Mayoral Chief of Staff Jeff Greene told Knight, “I assure you, we will do a thorough due diligence in terms of the contamination of that property.”
Bore tests performed in August 2017 found asbestos at levels in line with “established regional background concentrations,” which require no further cleanup, LT Environmental, Inc., reported. Tests also revealed the presence of benzo(a)pyrene, a cancer-causing hydrocarbon, at levels that comply with EPA regulations for industrial property limits, but that require remediation if the ground is excavated.
Melchor reports the bike trail meets all state and city requirements “for environmental clearances.”
All of this adds up to a sweet deal for the city, which is not only getting a property valued at $903,000 from the Jenkins family compared to the city’s property value of $360,000, but is foisting cleanup of the city tracts onto Southwest Downtown, a tab that LT Environmental estimates at a whopping $4.4 million.
Whether the city will allow Southwest Downtown to escape some liability isn’t known. Asked about that, Melchor says via email, “Not resolved,” and Council President Richard Skorman says the question hasn’t come to Council.
But further delays beyond the new closing date of April 20 could jeopardize timing of building the much-ballyhooed pedestrian bridge, funded in part with tax money, because the exchange agreement requires Southwest Downtown to remediate the bridge site prior to construction, which is to begin this fall and finish a few months before the museum’s November 2019 opening.
If the land swap falls through, how would the city fund the bridge site cleanup?

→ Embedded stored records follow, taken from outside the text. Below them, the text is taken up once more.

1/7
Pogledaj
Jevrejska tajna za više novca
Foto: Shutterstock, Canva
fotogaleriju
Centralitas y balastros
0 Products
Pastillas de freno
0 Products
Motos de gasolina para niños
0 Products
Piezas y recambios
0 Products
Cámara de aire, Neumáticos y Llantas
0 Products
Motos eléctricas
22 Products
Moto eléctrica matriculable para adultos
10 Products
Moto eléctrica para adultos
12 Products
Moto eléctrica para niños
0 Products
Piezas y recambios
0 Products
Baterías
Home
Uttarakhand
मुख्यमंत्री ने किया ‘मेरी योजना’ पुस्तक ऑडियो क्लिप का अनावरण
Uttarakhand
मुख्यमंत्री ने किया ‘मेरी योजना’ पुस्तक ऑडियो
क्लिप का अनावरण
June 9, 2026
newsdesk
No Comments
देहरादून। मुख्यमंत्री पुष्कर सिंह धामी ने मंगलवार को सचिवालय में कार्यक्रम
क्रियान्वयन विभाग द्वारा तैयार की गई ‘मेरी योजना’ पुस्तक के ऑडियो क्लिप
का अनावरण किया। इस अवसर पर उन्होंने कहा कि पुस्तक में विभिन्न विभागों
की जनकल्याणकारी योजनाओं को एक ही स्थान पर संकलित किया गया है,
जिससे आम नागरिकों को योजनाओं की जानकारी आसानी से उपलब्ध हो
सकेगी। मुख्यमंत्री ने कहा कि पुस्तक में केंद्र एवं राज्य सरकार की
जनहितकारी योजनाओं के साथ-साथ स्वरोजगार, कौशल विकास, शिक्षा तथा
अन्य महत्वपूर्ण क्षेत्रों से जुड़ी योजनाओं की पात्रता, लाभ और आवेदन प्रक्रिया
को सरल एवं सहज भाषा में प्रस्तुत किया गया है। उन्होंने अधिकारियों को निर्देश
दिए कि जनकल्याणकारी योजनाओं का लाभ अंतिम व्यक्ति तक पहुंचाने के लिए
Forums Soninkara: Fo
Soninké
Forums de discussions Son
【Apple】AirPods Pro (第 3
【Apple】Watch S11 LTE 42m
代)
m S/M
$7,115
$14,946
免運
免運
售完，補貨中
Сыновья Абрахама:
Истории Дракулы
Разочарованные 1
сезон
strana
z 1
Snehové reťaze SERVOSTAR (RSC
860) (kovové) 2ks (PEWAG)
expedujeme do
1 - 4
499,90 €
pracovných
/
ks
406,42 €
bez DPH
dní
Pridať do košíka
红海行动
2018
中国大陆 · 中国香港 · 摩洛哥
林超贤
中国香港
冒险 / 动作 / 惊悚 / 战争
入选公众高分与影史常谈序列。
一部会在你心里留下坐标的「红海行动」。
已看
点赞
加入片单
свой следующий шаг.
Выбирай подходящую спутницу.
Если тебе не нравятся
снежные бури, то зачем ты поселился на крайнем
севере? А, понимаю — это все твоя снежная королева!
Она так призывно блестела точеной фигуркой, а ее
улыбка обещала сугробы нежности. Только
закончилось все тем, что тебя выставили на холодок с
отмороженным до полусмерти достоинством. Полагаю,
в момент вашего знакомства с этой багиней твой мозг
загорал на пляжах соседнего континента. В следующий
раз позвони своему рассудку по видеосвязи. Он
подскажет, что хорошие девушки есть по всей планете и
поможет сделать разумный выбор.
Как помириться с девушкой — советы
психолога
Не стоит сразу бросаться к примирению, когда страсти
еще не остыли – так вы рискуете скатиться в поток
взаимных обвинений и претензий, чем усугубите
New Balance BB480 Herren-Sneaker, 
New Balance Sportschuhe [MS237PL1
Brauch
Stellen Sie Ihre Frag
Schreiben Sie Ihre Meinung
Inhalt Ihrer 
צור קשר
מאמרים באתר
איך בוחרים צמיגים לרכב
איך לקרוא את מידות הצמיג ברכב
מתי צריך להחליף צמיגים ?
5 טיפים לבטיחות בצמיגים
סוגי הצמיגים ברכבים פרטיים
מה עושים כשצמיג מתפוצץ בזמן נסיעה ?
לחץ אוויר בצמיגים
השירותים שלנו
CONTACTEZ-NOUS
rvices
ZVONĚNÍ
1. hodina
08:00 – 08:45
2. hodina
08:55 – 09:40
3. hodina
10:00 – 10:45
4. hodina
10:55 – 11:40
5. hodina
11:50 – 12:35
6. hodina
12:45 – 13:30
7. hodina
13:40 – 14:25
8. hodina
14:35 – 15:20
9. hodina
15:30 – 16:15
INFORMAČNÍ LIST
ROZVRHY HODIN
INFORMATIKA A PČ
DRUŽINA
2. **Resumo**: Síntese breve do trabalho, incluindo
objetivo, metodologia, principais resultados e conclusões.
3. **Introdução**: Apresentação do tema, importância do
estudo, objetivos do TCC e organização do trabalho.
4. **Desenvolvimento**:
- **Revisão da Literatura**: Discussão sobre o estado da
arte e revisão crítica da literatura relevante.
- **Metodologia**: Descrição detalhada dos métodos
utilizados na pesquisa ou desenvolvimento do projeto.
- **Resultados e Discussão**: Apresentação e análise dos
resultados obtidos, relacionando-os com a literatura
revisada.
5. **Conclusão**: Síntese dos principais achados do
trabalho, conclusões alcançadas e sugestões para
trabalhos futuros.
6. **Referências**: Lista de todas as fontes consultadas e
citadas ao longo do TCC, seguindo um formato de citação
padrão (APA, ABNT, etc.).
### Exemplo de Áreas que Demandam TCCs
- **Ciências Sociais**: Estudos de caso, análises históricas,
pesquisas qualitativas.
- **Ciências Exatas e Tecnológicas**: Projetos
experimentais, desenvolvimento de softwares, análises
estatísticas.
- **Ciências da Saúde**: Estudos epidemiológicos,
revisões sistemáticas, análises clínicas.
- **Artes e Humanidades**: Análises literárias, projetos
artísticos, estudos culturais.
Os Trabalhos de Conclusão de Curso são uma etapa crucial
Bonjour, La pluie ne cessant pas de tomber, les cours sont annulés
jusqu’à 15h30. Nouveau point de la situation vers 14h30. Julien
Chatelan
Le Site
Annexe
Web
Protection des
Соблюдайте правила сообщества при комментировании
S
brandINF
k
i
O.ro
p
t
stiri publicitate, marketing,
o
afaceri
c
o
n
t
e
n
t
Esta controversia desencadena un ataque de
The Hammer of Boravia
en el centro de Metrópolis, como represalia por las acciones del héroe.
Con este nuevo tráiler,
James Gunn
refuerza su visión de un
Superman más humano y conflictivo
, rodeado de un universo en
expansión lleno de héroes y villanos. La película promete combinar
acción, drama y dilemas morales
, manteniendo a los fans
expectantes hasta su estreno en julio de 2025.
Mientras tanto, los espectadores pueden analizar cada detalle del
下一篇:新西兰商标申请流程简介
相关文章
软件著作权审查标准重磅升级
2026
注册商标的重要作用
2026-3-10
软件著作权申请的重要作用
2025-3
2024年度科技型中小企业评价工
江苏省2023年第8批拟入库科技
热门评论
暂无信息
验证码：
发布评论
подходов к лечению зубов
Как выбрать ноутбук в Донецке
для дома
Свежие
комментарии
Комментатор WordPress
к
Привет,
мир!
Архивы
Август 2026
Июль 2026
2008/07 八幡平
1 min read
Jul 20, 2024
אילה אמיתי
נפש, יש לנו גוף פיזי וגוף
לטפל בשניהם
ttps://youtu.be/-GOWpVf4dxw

Perry Sanders, who owns the Antlers Hotel and a Trestle Building space and has practiced environmental law, said in an April 24 letter to Council this might be the city’s best chance for “transformational redevelopment” which could “elevate the entire city.”
“But the biggest advantage we see for the city,” he wrote, “is an assumption of risk, associated with the pollution, and a hold harmless [release of the city from liability] by a company strong enough for the hold harmless to actually have meaning.”